Those forces were at work earlier this month, for instance, when conservatives circulated a video of a Texas A&M student confronting a senior lecturer in the English department for teaching about gender identity, citing Trump’s executive order recognizing only two genders. The lecturer, who was not on the Professor Watchlist, was fired and two administrators were removed from their posts. Last week, university president Mark Welsh also resigned amid the controversy.
Some conservatives argue the watchlist was a necessary antidote to left-wing bias on campus and helped counter-balance the criticism of right-wing professors.
It was “part of changing the way the right engaged with higher ed,” said Rick Hess, director of education policy studies at the American Enterprise Institute, a right-leaning think tank. “The problem is not with the list,” he said. “The problem is that the list was ever necessary.”
Turning Point USA did not respond to multiple requests for comment.
Charlie Kirk himself defended the project as “an awareness tool” in a 2018 interview with “The Opposition,” a Comedy Central TV show.
“It’s not ‘Professor Blacklist’ and it’s not ‘Professor Hitlist,’” Kirk said at the time. “We’re not calling for the termination of these professors — let the schools make their own decisions.”
Some professors targeted by the watchlist said it sparked a campaign of harassment against them.
Shawn Schwaller, an assistant history professor at California State University, Chico, was added to the list in 2021. His profile includes a long list of allegations, including that he had disparaged conservatives. In one article Schwaller wrote, he offered a defense of protesters at a right-wing Christian event who used flash bombs and bear spray, arguing that they were responding to the “intensely violent rhetoric of a white Christian supremacist.”
Schwaller said he was surprised by the response he received online once his name went public. “I hope the professor gets some lead,” one post read. Another said, “He better get a third eye behind his head because its gonna get serious for him.”

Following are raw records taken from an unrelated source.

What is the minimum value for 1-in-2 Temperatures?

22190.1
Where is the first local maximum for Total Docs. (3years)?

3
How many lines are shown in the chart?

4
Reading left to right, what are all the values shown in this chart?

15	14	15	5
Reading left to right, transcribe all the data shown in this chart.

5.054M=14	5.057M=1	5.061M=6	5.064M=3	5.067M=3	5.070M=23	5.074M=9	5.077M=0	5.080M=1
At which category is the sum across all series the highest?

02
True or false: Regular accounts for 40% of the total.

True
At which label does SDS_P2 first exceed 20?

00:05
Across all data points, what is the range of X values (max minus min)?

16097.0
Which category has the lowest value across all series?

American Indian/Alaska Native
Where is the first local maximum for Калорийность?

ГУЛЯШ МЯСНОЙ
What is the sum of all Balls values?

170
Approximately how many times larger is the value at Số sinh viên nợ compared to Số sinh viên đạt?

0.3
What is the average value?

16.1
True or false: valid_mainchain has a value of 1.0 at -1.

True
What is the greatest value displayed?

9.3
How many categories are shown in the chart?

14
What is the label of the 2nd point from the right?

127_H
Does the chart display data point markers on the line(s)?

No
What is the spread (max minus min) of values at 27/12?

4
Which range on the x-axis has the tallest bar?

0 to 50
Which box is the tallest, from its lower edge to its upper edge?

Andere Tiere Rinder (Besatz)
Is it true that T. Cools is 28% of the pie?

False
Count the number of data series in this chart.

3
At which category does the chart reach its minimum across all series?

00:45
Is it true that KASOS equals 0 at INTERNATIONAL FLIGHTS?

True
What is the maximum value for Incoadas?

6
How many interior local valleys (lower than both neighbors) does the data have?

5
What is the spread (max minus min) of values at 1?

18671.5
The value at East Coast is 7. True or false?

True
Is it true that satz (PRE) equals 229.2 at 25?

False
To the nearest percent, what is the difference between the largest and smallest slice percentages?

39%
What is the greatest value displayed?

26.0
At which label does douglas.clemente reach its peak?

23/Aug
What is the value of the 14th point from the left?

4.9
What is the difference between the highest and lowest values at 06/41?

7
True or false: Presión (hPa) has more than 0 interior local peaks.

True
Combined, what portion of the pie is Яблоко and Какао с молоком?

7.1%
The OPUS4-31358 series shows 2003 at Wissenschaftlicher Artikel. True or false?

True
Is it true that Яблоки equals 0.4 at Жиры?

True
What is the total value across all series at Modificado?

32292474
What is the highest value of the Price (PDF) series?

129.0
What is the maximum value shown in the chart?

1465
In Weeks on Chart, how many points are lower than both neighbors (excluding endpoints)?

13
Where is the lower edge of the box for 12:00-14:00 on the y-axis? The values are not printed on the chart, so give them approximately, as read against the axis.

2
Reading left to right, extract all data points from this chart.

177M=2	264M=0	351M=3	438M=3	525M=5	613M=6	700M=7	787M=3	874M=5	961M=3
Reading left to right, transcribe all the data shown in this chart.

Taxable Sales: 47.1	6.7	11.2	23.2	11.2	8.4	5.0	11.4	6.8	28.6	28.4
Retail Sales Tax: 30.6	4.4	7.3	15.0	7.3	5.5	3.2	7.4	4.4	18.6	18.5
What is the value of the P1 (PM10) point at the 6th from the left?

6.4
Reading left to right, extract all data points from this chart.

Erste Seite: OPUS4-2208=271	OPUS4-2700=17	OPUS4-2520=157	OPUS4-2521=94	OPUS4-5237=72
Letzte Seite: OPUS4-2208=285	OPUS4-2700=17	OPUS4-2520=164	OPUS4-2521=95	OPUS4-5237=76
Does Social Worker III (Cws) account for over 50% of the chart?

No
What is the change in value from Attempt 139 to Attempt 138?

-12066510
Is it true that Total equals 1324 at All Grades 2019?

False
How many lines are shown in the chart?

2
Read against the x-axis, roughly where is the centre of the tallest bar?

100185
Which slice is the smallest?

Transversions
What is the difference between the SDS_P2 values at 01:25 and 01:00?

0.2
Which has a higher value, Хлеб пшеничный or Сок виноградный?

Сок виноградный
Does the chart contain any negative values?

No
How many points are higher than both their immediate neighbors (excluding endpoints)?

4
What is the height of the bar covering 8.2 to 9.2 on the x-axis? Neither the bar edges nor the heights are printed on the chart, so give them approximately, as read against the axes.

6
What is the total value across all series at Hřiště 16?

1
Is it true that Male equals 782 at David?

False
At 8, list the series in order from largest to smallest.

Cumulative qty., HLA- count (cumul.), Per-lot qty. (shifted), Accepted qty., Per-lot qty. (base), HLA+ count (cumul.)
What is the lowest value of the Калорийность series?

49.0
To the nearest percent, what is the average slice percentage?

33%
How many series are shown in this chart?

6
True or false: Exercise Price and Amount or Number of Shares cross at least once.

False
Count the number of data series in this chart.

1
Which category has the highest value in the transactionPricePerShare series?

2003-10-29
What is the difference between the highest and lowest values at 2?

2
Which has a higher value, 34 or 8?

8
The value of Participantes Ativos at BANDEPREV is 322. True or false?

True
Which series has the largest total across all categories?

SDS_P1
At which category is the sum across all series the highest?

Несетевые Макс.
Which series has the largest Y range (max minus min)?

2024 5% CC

Preston Mitchum, a former Georgetown Law adjunct professor, found himself on the list after writing on X, formerly Twitter, in 2017, “All white people are racists. All men are sexist. Yes, ALL cis people are transphobic. We have to unpack that. That’s the work!”
Mitchum had also appeared on a Fox News panel alongside Charlie Kirk to discuss issues around race after President Trump met with Kanye West in 2018. He said he had been receiving backlash from his tweets but the vitriol increased after the segment aired.
He received unwanted calls and emails, Mitchum said, including death threats. “I’m a Black, queer man. I don’t scare often,” he said. He said he finds it hypocritical that Kirk is hailed as a champion of free speech yet created a tool he believes has been used to silence people.
“The entire goal is censorship, like fundamentally, the goal is to get you to stop talking,” he said.
For some professors, being put on the list was a badge of honor. Charles Roseman, an associate professor at the University of Illinois Urbana-Champaign, was added after co-authoring an article on sex and gender in Scientific American in 2023. “I’m quite glad to draw their ire,” he said. “I’m glad that they disapprove of me. That’s quite the compliment.”
Kirk, in a 2016 interview with Time magazine, said the list was not meant to intimidate or “make these professors feel any less secure.”
“The inspiration was just to shine a light on what we feel has been an unfair balance toward left-leaning ideas and biases in our universities,” he said.
In the years since its inception, the watchlist seems to have inspired other groups. Right-wing influencers like Libs of TikTok now regularly spotlight individual faculty they believe want to indoctrinate students, while conservative parent groups like Moms for Liberty have advocated for state laws limiting what can be discussed in classrooms or shared in libraries. These activists are close allies of the MAGA movement.
Republican governors, such as Ron DeSantis in Florida and Greg Abbott in Texas, have also made fights over “wokeness” in colleges a core component of their legislative agendas.
John Wesley Lowery, an expert in higher education law who advises universities on compliance with federal regulations, said it’s simpler to share details about professors today than when the watchlist was first launched.
“It is so much easier to crowdsource information now,” he said. And that’s not the only change, he said, noting that past activism targeted individuals. “What we’ve seen over the last week instead is far more concerted efforts to immediately place pressure on institutions to take action.”
Lake, of Stetson University, said the watchlist was a catalyst in changing the way professors work.
Among professors writ large, he said, there is an “air of fatalism — do the job long enough, and you could step on a land mine and that could be it.”
It’s not only professors who limit what they say in class now, he said. The same is true among students. Lake brought up Kirk’s assassination a couple times in class recently, and there was “no reaction,” he said. “They don’t want to get caught up in a whirlwind.”